[Your objective]: Give the stretch of the material from the line containing "16: (82, 372)" through the line containing "23: (341, 496)", both included, as a JSON list of strings, one per line. Skip blank lines and leave out the pictures.

[Supplied data]:
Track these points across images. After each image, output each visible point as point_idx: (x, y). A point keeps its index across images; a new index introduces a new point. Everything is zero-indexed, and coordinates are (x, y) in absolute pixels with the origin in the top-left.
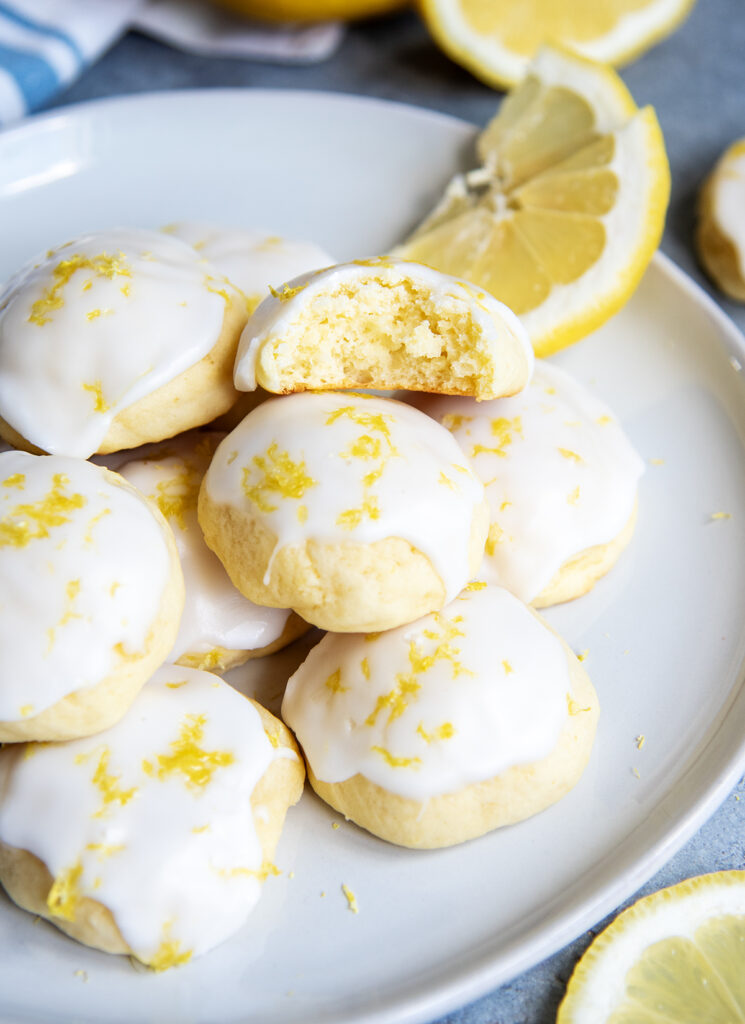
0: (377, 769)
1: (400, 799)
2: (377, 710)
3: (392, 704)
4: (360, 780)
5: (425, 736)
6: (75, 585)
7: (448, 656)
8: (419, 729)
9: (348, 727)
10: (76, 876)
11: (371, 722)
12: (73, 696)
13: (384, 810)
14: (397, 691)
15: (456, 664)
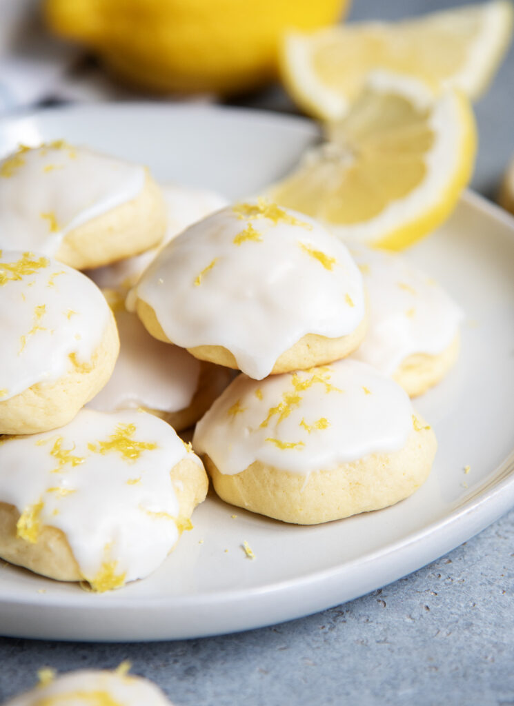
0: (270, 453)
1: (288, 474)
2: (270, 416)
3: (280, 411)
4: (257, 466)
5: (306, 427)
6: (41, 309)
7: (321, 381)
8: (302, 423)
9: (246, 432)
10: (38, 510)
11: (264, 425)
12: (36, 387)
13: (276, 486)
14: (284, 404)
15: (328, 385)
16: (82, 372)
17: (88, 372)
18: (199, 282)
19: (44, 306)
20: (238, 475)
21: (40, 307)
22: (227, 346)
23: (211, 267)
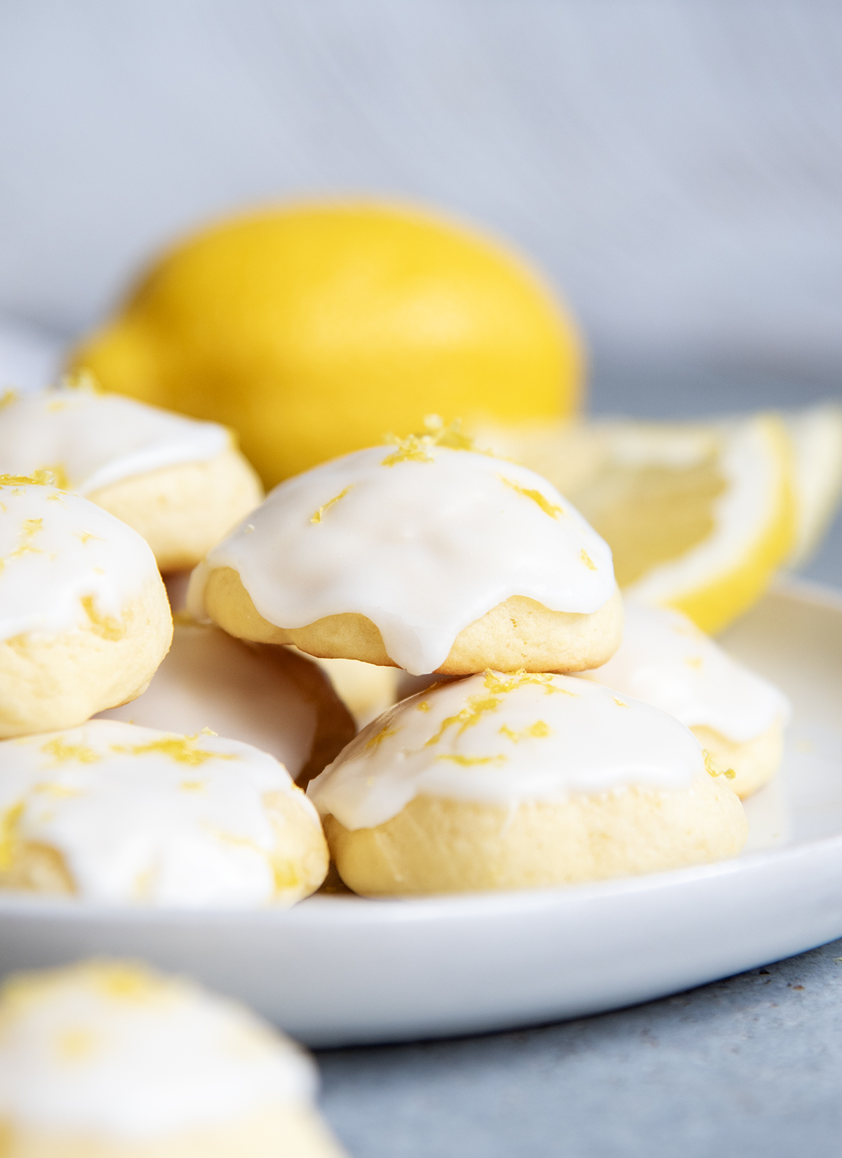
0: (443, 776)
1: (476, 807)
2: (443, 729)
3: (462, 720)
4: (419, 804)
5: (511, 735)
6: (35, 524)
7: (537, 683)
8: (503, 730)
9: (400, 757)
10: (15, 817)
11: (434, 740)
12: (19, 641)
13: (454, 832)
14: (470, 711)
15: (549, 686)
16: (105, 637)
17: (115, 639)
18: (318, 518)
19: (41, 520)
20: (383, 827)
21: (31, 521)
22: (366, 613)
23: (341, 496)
...
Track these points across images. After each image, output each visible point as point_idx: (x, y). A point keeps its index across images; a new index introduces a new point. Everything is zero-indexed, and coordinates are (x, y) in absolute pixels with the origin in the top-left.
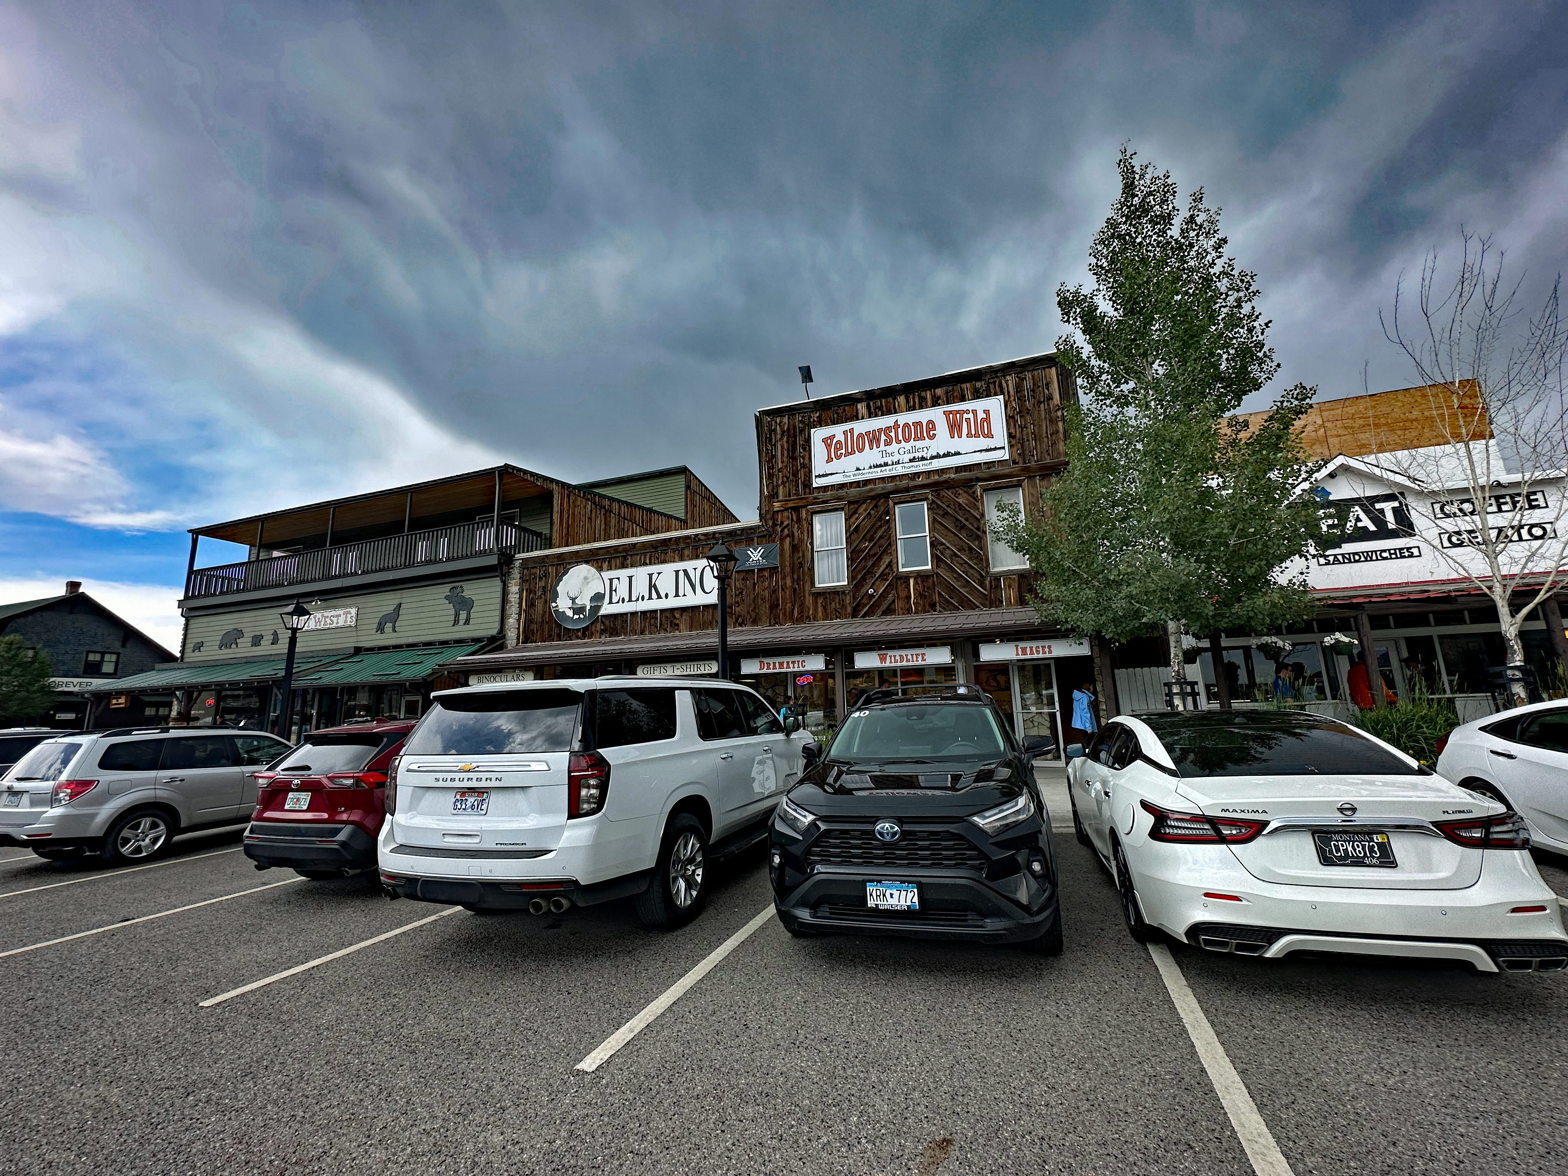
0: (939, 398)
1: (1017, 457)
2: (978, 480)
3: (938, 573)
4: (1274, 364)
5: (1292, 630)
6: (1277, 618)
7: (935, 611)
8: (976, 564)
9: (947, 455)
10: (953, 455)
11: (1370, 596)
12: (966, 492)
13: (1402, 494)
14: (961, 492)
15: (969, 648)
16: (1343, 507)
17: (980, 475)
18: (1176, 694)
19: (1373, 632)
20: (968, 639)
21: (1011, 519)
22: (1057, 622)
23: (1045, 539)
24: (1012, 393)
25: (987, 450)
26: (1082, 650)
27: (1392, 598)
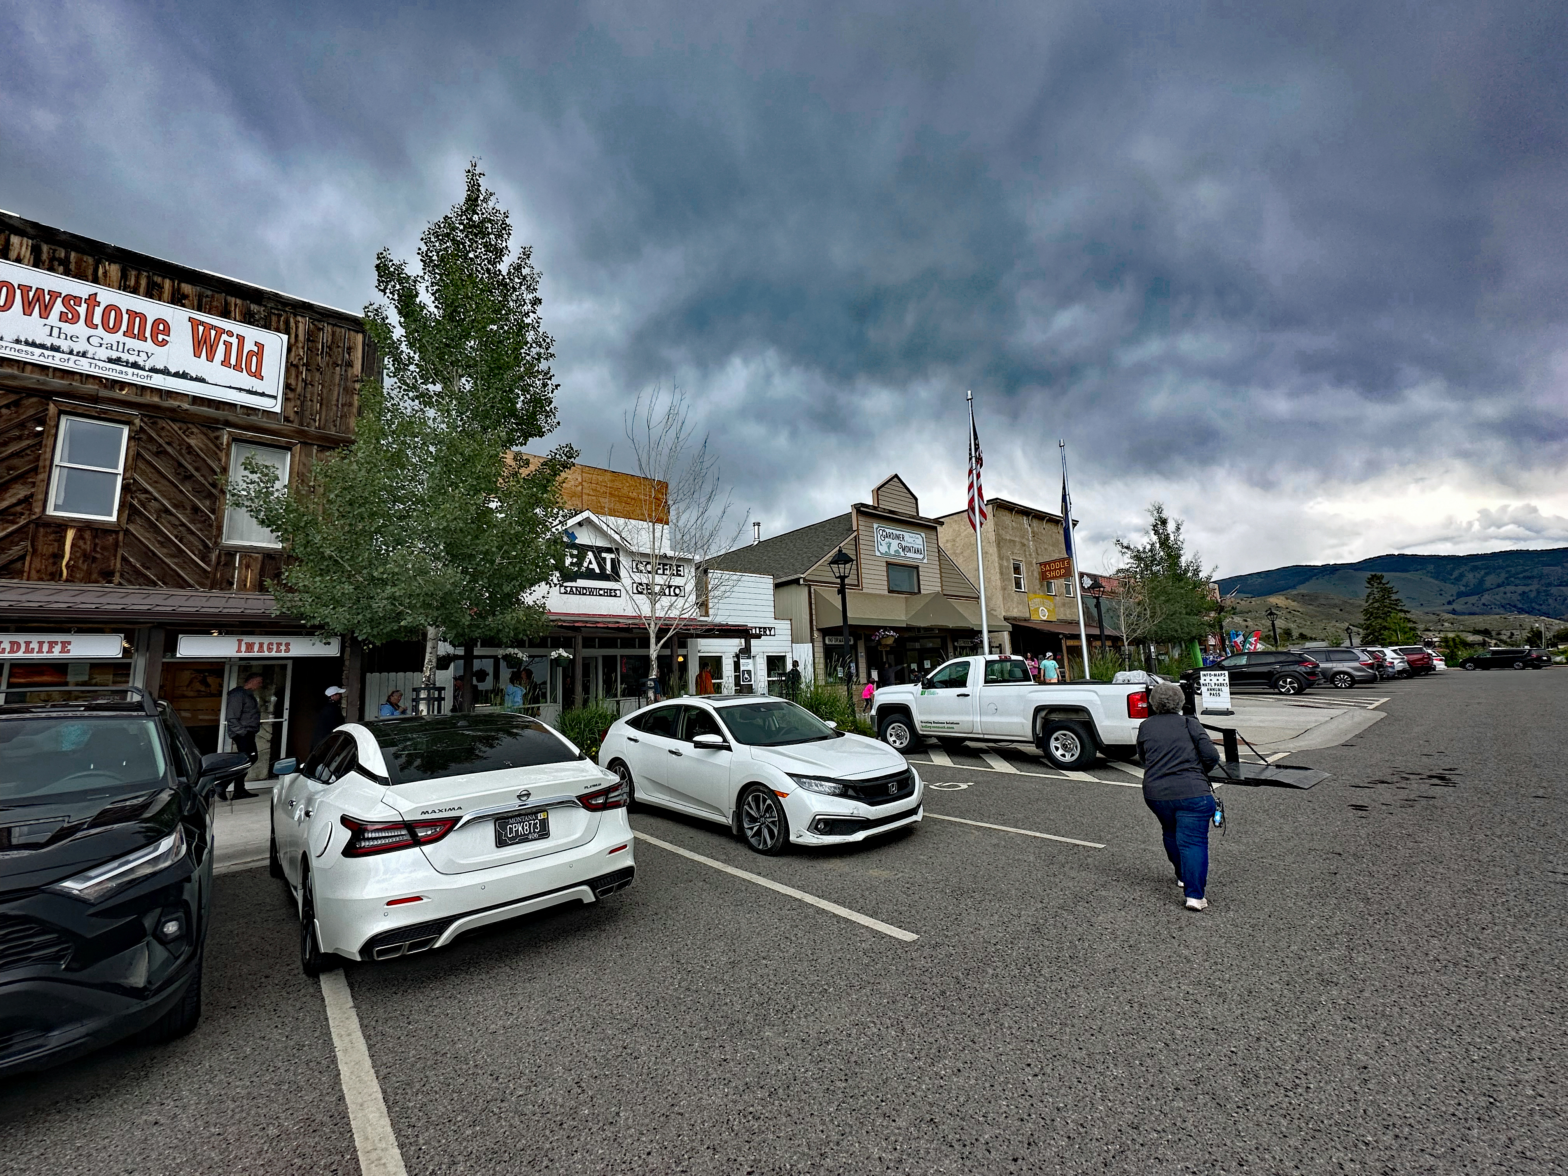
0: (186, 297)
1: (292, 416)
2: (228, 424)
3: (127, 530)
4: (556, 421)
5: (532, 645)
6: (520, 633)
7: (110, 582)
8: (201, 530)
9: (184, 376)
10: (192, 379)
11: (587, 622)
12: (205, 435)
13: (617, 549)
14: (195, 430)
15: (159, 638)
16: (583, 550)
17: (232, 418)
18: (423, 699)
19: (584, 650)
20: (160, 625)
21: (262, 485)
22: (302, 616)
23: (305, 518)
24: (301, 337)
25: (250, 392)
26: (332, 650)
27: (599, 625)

[Answer for this exercise]:
[
  "16: (82, 372)",
  "17: (88, 372)",
  "18: (199, 282)",
  "19: (44, 306)",
  "20: (238, 475)",
  "21: (40, 307)",
  "22: (227, 346)",
  "23: (211, 267)",
  "0: (443, 776)",
  "1: (476, 807)",
  "2: (443, 729)",
  "3: (462, 720)",
  "4: (419, 804)",
  "5: (511, 735)",
  "6: (35, 524)",
  "7: (537, 683)",
  "8: (503, 730)",
  "9: (400, 757)",
  "10: (15, 817)",
  "11: (434, 740)",
  "12: (19, 641)",
  "13: (454, 832)",
  "14: (470, 711)",
  "15: (549, 686)",
  "16: (105, 637)",
  "17: (115, 639)",
  "18: (318, 518)",
  "19: (41, 520)",
  "20: (383, 827)",
  "21: (31, 521)",
  "22: (366, 613)",
  "23: (341, 496)"
]